• What is expected: Reproduce every line of text in the records below without changing anything, and leave the pictures out of your copy.

• Extracted records:
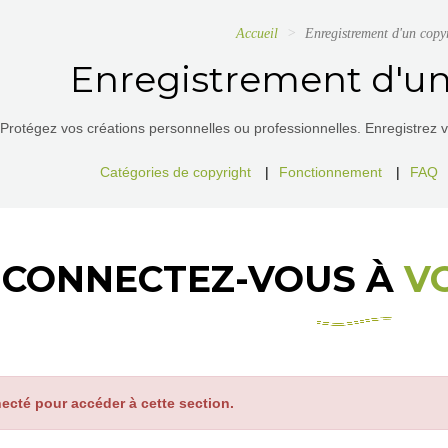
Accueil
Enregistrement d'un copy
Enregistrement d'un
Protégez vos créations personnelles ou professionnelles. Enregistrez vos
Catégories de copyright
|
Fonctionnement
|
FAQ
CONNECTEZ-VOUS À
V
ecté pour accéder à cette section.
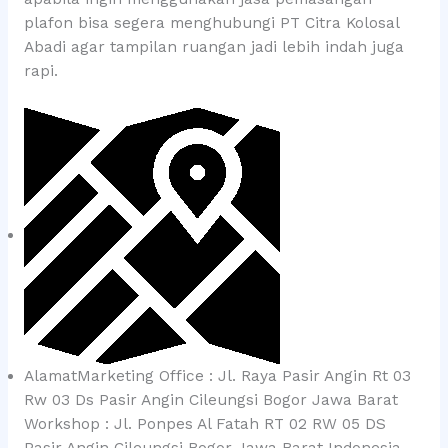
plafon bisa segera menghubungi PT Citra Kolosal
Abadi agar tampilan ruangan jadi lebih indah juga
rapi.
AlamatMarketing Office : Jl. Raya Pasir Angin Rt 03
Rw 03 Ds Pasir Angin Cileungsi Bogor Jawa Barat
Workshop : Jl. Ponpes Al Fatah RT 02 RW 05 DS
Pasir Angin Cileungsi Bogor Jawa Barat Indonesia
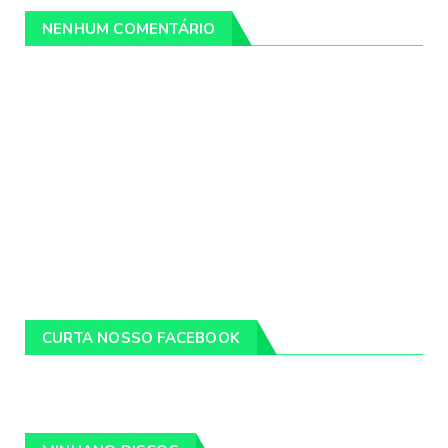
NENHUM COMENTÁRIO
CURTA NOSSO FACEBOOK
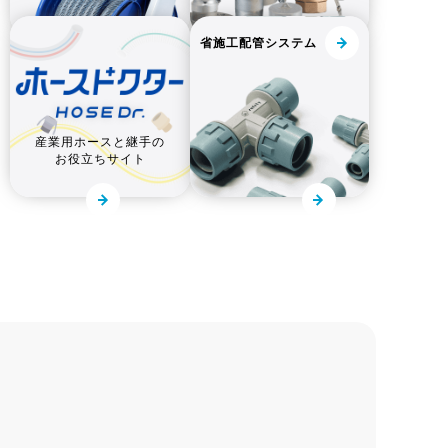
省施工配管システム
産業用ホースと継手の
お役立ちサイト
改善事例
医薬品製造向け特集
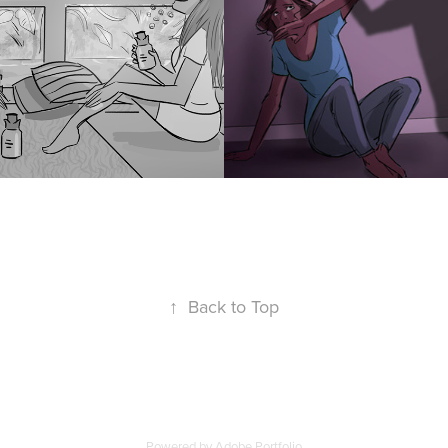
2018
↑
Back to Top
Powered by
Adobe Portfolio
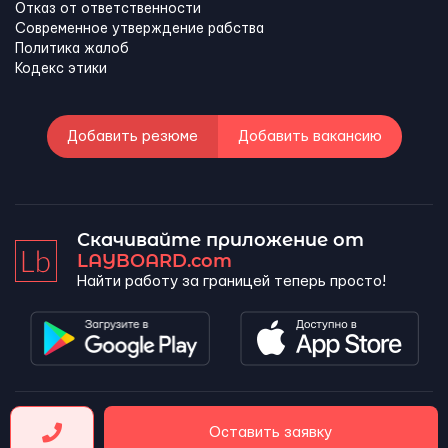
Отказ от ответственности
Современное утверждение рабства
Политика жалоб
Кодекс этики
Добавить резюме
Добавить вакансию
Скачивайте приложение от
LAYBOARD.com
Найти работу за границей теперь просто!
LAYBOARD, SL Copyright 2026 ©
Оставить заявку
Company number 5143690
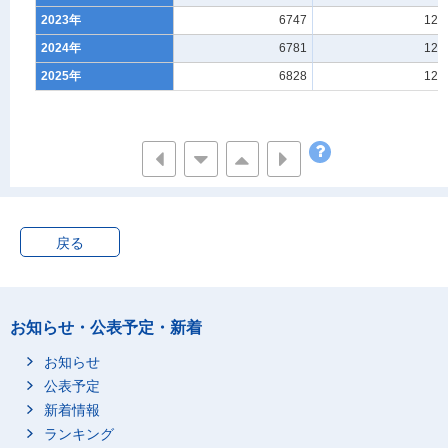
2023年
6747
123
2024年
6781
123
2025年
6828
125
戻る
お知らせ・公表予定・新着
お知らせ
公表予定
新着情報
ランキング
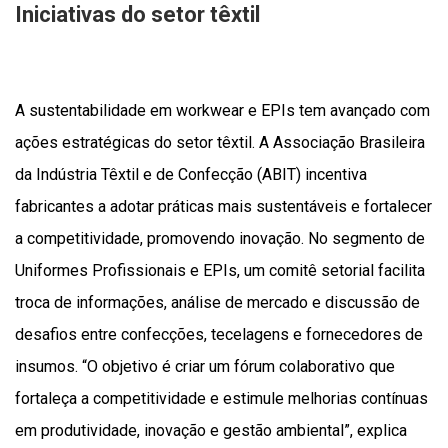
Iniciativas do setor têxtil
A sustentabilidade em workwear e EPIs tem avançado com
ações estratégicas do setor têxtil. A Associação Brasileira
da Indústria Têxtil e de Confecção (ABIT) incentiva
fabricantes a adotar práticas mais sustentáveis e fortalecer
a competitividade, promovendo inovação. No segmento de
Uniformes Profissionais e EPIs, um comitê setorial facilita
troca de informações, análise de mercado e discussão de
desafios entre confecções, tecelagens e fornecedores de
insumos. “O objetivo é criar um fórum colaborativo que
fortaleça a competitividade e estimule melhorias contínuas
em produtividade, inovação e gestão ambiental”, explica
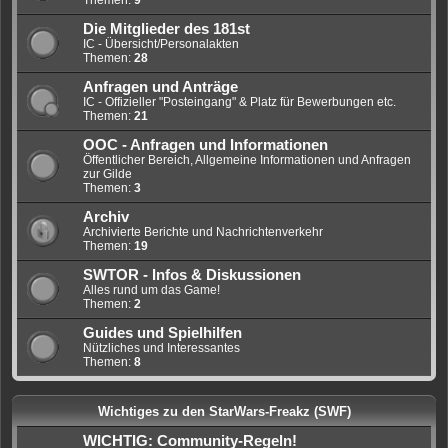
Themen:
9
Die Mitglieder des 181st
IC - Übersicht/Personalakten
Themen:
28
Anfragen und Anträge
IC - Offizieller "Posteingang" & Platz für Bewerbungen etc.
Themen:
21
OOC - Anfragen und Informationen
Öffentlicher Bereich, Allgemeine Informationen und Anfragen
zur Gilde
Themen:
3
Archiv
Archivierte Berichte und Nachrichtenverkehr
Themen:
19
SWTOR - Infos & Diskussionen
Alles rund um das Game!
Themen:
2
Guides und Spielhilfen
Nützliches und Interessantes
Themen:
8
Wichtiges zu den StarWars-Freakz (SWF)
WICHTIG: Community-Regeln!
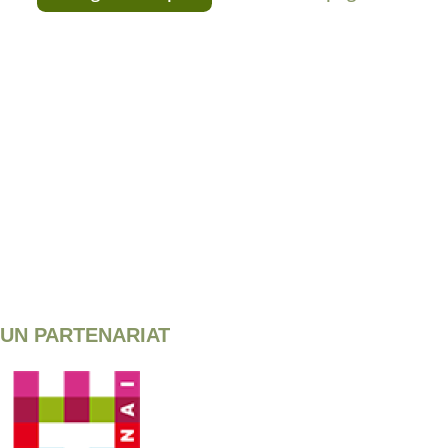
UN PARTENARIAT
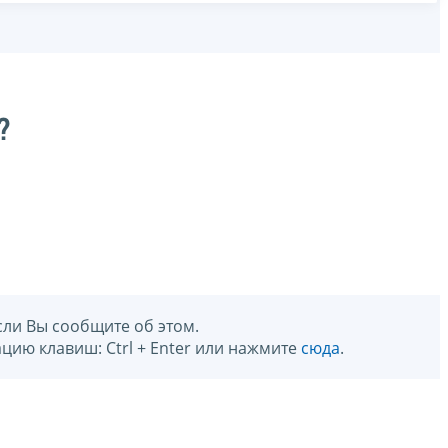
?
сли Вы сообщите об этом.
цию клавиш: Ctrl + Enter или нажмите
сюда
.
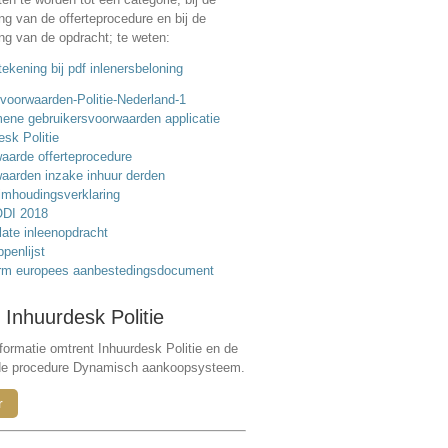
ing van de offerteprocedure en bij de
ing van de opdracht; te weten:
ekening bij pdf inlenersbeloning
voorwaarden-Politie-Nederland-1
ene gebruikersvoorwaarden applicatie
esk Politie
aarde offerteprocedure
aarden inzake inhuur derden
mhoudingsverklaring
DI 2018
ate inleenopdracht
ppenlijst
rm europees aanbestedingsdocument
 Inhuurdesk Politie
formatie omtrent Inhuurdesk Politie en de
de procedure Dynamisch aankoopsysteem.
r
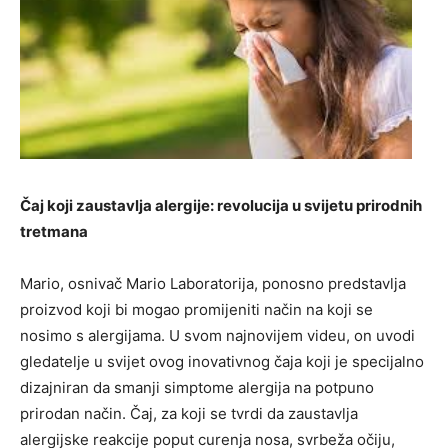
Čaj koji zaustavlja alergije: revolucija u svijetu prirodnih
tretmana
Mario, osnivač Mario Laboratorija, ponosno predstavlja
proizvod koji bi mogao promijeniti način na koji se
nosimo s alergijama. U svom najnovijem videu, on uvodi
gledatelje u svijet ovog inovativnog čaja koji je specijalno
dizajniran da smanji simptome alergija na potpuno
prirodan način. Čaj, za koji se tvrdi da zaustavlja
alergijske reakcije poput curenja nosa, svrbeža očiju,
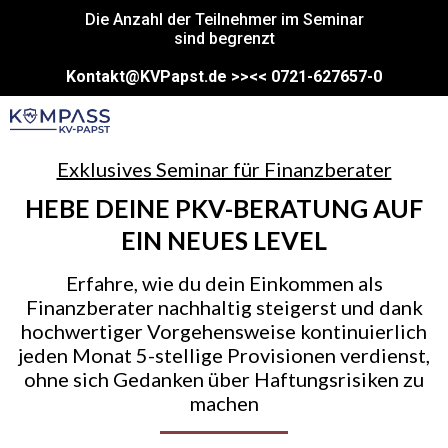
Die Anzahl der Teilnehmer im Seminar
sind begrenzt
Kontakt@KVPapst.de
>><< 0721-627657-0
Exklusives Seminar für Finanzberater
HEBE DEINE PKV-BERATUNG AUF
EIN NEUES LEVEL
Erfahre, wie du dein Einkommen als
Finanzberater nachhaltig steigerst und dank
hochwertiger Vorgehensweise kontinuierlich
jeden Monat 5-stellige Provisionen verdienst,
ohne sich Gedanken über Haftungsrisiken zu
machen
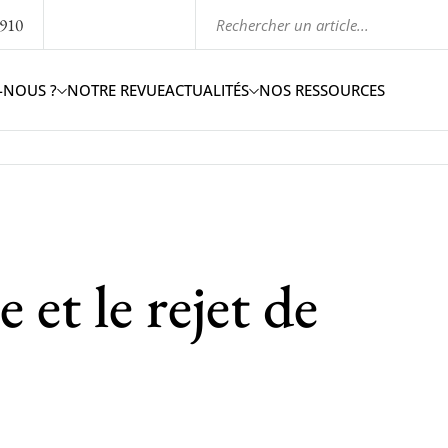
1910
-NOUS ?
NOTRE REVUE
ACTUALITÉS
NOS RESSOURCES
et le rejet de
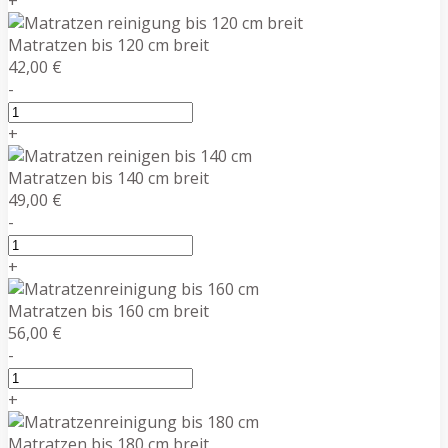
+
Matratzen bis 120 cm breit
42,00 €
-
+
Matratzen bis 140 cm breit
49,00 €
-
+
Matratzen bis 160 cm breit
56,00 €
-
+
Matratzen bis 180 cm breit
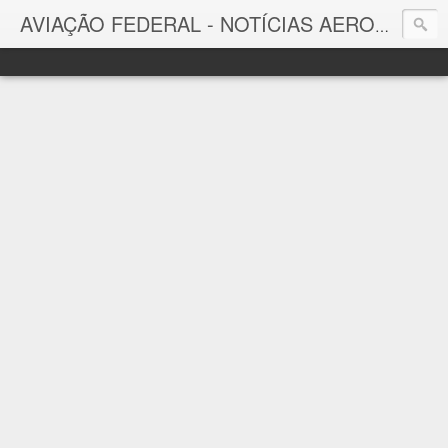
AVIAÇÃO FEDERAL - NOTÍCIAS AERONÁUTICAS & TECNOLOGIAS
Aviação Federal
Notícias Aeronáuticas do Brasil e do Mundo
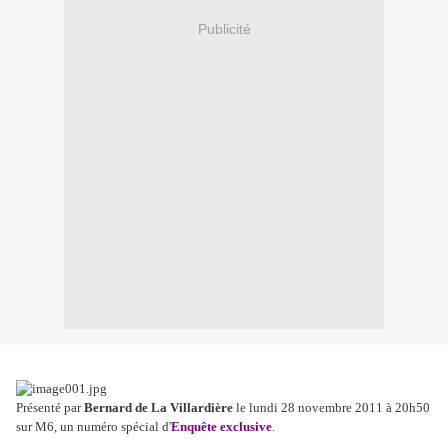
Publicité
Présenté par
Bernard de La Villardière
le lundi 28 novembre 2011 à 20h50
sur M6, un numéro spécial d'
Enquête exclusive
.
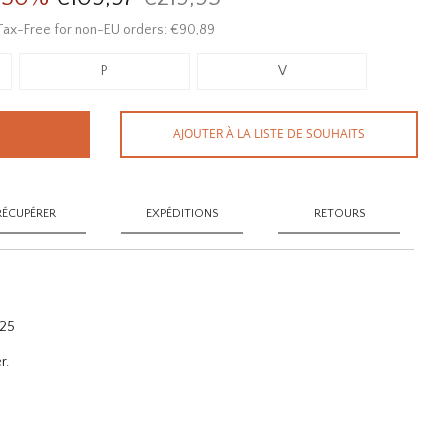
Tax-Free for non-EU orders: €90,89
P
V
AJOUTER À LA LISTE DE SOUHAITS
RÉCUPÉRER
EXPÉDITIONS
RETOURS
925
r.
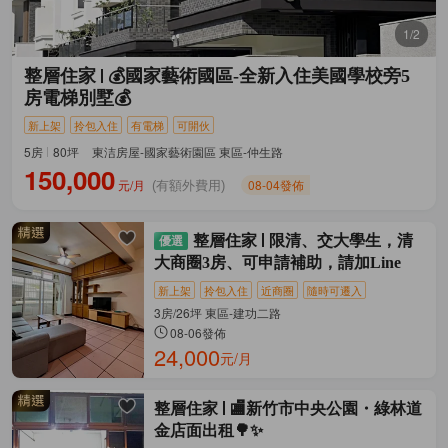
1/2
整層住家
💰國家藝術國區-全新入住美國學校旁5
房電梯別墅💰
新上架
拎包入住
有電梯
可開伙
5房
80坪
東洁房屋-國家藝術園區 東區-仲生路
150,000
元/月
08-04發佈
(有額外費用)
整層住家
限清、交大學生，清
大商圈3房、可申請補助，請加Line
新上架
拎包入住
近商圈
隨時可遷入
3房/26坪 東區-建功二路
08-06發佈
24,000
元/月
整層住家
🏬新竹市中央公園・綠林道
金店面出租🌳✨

• Result for this exercise:
Accueil
Enregistrement d'un copy
Enregistrement d'un
Protégez vos créations personnelles ou professionnelles. Enregistrez vos
Catégories de copyright
|
Fonctionnement
|
FAQ
CONNECTEZ-VOUS À
V
ecté pour accéder à cette section.
plafon bisa segera menghubungi PT Citra Kolosal
Abadi agar tampilan ruangan jadi lebih indah juga
rapi.
AlamatMarketing Office : Jl. Raya Pasir Angin Rt 03
Rw 03 Ds Pasir Angin Cileungsi Bogor Jawa Barat
Workshop : Jl. Ponpes Al Fatah RT 02 RW 05 DS
Pasir Angin Cileungsi Bogor Jawa Barat Indonesia
NENHUM COMENTÁRIO
CURTA NOSSO FACEBOOK
省施工配管システム
産業用ホースと継手の
お役立ちサイト
改善事例
医薬品製造向け特集
2018
↑
Back to Top
Powered by
Adobe Portfolio
Отказ от ответственности
Современное утверждение рабства
Политика жалоб
Кодекс этики
Добавить резюме
Добавить вакансию
Скачивайте приложение от
LAYBOARD.com
Найти работу за границей теперь просто!
LAYBOARD, SL Copyright 2026 ©
Оставить заявку
Company number 5143690
2023年
6747
123
2024年
6781
123
2025年
6828
125
戻る
お知らせ・公表予定・新着
お知らせ
公表予定
新着情報
ランキング
Iniciativas do setor têxtil
A sustentabilidade em workwear e EPIs tem avançado com
ações estratégicas do setor têxtil. A Associação Brasileira
da Indústria Têxtil e de Confecção (ABIT) incentiva
fabricantes a adotar práticas mais sustentáveis e fortalecer
a competitividade, promovendo inovação. No segmento de
Uniformes Profissionais e EPIs, um comitê setorial facilita
troca de informações, análise de mercado e discussão de
desafios entre confecções, tecelagens e fornecedores de
insumos. “O objetivo é criar um fórum colaborativo que
fortaleça a competitividade e estimule melhorias contínuas
em produtividade, inovação e gestão ambiental”, explica
Themen:
9
Die Mitglieder des 181st
IC - Übersicht/Personalakten
Themen:
28
Anfragen und Anträge
IC - Offizieller "Posteingang" & Platz für Bewerbungen etc.
Themen:
21
OOC - Anfragen und Informationen
Öffentlicher Bereich, Allgemeine Informationen und Anfragen
zur Gilde
Themen:
3
Archiv
Archivierte Berichte und Nachrichtenverkehr
Themen:
19
SWTOR - Infos & Diskussionen
Alles rund um das Game!
Themen:
2
Guides und Spielhilfen
Nützliches und Interessantes
Themen:
8
Wichtiges zu den StarWars-Freakz (SWF)
WICHTIG: Community-Regeln!
UN PARTENARIAT
?
сли Вы сообщите об этом.
цию клавиш: Ctrl + Enter или нажмите
сюда
.
ing van de offerteprocedure en bij de
ing van de opdracht; te weten:
ekening bij pdf inlenersbeloning
voorwaarden-Politie-Nederland-1
ene gebruikersvoorwaarden applicatie
esk Politie
aarde offerteprocedure
aarden inzake inhuur derden
mhoudingsverklaring
DI 2018
ate inleenopdracht
ppenlijst
rm europees aanbestedingsdocument
 Inhuurdesk Politie
formatie omtrent Inhuurdesk Politie en de
de procedure Dynamisch aankoopsysteem.
r
Čaj koji zaustavlja alergije: revolucija u svijetu prirodnih
tretmana
Mario, osnivač Mario Laboratorija, ponosno predstavlja
proizvod koji bi mogao promijeniti način na koji se
nosimo s alergijama. U svom najnovijem videu, on uvodi
gledatelje u svijet ovog inovativnog čaja koji je specijalno
dizajniran da smanji simptome alergija na potpuno
prirodan način. Čaj, za koji se tvrdi da zaustavlja
alergijske reakcije poput curenja nosa, svrbeža očiju,
Die Anzahl der Teilnehmer im Seminar
sind begrenzt
Kontakt@KVPapst.de
>><< 0721-627657-0
Exklusives Seminar für Finanzberater
HEBE DEINE PKV-BERATUNG AUF
EIN NEUES LEVEL
Erfahre, wie du dein Einkommen als
Finanzberater nachhaltig steigerst und dank
hochwertiger Vorgehensweise kontinuierlich
jeden Monat 5-stellige Provisionen verdienst,
ohne sich Gedanken über Haftungsrisiken zu
machen
1910
-NOUS ?
NOTRE REVUE
ACTUALITÉS
NOS RESSOURCES
et le rejet de
+
Matratzen bis 120 cm breit
42,00 €
-
+
Matratzen bis 140 cm breit
49,00 €
-
+
Matratzen bis 160 cm breit
56,00 €
-
+
Matratzen bis 180 cm breit
AVIAÇÃO FEDERAL - NOTÍCIAS AERONÁUTICAS & TECNOLOGIAS
Aviação Federal
Notícias Aeronáuticas do Brasil e do Mundo
Publicité
Présenté par
Bernard de La Villardière
le lundi 28 novembre 2011 à 20h50
sur M6, un numéro spécial d'
Enquête exclusive
.
Tax-Free for non-EU orders: €90,89
P
V
AJOUTER À LA LISTE DE SOUHAITS
RÉCUPÉRER
EXPÉDITIONS
RETOURS
925
r.
1/2
整層住家
💰國家藝術國區-全新入住美國學校旁5
房電梯別墅💰
新上架
拎包入住
有電梯
可開伙
5房
80坪
東洁房屋-國家藝術園區 東區-仲生路
150,000
元/月
08-04發佈
(有額外費用)
整層住家
限清、交大學生，清
大商圈3房、可申請補助，請加Line
新上架
拎包入住
近商圈
隨時可遷入
3房/26坪 東區-建功二路
08-06發佈
24,000
元/月
整層住家
🏬新竹市中央公園・綠林道
金店面出租🌳✨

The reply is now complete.